■ Exercise aim ■
When a line of the listing below has the string "casing" in it, copy that line.

■ Records for processing ■
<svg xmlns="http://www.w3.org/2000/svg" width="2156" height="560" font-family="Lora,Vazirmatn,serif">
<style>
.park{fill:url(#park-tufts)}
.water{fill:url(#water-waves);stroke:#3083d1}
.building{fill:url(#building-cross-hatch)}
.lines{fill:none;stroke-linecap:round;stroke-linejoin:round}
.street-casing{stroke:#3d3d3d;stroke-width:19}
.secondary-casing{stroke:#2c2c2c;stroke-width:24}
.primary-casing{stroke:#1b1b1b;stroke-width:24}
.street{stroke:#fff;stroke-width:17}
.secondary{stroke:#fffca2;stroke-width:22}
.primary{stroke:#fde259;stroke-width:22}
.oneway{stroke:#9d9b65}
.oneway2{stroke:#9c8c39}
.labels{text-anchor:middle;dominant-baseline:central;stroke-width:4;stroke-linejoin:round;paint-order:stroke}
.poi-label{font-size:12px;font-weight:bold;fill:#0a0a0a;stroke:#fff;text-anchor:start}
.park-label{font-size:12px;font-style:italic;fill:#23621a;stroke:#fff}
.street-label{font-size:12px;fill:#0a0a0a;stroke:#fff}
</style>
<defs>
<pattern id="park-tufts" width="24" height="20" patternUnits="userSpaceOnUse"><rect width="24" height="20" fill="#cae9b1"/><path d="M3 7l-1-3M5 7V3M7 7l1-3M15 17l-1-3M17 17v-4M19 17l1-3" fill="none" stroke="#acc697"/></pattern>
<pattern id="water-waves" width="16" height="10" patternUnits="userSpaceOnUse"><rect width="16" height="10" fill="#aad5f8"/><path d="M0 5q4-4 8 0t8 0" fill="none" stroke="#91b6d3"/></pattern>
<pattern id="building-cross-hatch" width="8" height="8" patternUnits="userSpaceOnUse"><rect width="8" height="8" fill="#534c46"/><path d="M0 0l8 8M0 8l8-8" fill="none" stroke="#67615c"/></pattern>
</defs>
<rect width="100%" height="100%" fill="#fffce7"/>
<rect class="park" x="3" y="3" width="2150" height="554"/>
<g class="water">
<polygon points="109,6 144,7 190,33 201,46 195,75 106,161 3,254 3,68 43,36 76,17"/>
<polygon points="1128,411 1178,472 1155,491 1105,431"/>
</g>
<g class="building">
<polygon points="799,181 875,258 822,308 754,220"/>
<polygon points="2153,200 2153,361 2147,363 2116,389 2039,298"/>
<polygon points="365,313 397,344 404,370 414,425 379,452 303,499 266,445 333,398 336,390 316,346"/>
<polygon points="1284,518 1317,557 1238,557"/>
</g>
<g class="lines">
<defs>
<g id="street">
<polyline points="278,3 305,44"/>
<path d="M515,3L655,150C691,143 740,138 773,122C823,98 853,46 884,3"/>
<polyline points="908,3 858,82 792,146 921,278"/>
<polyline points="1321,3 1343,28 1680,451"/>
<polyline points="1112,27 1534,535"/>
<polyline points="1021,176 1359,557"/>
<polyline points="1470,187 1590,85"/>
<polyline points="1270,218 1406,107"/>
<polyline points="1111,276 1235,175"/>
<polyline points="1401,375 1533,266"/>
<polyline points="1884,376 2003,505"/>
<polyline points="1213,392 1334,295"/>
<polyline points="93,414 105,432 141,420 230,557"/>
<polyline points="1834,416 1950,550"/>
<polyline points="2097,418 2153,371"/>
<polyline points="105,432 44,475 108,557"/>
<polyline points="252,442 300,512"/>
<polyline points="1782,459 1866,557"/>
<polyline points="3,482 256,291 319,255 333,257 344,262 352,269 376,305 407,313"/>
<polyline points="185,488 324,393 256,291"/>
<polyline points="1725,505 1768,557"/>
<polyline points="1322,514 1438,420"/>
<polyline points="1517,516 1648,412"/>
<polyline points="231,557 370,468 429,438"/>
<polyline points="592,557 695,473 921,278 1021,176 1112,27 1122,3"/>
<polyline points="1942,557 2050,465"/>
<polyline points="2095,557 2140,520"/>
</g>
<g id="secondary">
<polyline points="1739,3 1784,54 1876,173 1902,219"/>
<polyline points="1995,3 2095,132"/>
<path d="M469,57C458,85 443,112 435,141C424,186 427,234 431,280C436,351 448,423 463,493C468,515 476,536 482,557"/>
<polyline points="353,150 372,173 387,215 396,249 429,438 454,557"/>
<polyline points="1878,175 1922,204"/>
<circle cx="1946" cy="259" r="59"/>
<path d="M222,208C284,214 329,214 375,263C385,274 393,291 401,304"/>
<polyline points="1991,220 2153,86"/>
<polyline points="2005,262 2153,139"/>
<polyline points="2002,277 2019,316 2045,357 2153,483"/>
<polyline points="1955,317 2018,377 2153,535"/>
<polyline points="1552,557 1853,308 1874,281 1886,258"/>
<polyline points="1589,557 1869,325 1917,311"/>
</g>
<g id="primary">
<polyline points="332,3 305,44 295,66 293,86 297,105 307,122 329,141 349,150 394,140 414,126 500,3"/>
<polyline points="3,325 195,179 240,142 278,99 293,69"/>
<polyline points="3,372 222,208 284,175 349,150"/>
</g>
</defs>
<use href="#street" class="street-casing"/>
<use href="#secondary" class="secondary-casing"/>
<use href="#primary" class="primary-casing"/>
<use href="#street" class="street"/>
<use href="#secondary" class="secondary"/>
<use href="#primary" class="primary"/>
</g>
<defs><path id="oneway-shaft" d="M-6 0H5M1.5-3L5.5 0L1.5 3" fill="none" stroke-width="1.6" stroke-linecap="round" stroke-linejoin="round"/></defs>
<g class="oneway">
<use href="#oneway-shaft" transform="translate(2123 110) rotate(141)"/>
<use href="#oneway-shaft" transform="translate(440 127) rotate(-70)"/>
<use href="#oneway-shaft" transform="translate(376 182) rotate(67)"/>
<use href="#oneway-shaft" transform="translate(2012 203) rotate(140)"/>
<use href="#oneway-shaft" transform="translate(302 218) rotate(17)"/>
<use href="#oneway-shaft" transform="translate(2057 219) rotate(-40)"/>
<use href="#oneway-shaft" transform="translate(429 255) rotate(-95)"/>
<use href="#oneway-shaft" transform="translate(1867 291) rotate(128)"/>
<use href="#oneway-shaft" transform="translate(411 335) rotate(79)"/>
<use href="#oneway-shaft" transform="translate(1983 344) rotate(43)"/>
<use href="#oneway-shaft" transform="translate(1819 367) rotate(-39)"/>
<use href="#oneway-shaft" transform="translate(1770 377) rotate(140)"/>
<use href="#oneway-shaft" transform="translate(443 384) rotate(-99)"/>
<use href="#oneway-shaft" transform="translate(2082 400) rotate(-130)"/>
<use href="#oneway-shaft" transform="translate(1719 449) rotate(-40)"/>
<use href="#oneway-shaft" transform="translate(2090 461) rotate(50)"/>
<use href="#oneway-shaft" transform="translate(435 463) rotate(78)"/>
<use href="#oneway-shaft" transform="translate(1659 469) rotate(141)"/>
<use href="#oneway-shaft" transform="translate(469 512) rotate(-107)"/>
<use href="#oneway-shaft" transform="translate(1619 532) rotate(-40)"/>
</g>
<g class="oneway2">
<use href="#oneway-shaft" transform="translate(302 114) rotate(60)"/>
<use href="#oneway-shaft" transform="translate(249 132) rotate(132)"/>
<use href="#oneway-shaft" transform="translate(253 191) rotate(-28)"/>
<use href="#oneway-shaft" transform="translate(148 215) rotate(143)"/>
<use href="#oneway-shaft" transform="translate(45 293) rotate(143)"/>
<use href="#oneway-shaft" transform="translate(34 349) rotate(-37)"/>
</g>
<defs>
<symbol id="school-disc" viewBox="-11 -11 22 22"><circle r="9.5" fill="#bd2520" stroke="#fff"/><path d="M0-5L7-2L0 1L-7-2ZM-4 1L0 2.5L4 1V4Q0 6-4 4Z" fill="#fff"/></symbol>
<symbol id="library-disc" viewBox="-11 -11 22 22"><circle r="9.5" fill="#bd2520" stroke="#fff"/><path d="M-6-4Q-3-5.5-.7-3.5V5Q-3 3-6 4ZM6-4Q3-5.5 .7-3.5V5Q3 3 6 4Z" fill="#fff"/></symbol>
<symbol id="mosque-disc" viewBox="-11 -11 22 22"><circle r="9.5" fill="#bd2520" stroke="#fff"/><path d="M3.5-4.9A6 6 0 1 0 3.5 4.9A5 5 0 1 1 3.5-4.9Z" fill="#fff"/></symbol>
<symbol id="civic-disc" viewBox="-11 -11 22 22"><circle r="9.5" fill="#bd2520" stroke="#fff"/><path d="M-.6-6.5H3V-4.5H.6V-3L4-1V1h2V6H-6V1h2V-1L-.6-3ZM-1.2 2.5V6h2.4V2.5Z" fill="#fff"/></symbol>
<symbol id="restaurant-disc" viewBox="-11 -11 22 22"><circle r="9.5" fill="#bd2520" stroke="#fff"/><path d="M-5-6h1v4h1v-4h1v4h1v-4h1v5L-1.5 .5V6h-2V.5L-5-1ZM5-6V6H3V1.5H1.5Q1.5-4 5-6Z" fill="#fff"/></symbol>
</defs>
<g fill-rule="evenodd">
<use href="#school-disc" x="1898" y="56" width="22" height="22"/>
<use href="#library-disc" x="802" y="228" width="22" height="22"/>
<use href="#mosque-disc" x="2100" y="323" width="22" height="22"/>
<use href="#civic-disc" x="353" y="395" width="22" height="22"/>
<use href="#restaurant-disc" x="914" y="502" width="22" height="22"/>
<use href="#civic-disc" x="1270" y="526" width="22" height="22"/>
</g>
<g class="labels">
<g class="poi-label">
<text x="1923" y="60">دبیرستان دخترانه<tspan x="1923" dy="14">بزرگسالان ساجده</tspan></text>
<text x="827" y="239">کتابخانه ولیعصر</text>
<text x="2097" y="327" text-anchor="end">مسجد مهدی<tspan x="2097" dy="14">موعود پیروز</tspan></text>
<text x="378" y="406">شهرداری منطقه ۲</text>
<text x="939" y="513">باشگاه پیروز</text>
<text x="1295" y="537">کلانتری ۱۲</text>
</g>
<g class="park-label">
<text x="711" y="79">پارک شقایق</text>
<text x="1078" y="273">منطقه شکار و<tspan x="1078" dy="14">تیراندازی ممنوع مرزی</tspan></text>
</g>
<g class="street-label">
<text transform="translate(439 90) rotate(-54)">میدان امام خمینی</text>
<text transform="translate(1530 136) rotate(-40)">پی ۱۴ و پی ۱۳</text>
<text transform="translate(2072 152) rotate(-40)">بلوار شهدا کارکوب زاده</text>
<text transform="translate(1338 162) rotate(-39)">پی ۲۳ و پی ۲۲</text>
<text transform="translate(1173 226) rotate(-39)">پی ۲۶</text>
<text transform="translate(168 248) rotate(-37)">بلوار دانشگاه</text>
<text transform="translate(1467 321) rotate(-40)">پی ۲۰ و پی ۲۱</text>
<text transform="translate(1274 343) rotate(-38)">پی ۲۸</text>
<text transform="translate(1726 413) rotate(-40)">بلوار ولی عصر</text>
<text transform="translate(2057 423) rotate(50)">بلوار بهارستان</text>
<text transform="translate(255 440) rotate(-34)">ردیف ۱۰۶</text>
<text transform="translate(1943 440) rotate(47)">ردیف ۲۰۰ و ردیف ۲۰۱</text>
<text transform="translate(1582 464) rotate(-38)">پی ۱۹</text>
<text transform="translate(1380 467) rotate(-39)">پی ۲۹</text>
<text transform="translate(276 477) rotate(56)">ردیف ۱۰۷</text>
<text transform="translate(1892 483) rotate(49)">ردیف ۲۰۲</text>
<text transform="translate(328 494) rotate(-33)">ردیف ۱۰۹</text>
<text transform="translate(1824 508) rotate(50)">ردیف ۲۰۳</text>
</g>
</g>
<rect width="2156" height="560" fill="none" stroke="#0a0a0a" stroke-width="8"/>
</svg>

■ Answer to this exercise ■
.street-casing{stroke:#3d3d3d;stroke-width:19}
.secondary-casing{stroke:#2c2c2c;stroke-width:24}
.primary-casing{stroke:#1b1b1b;stroke-width:24}
<use href="#street" class="street-casing"/>
<use href="#secondary" class="secondary-casing"/>
<use href="#primary" class="primary-casing"/>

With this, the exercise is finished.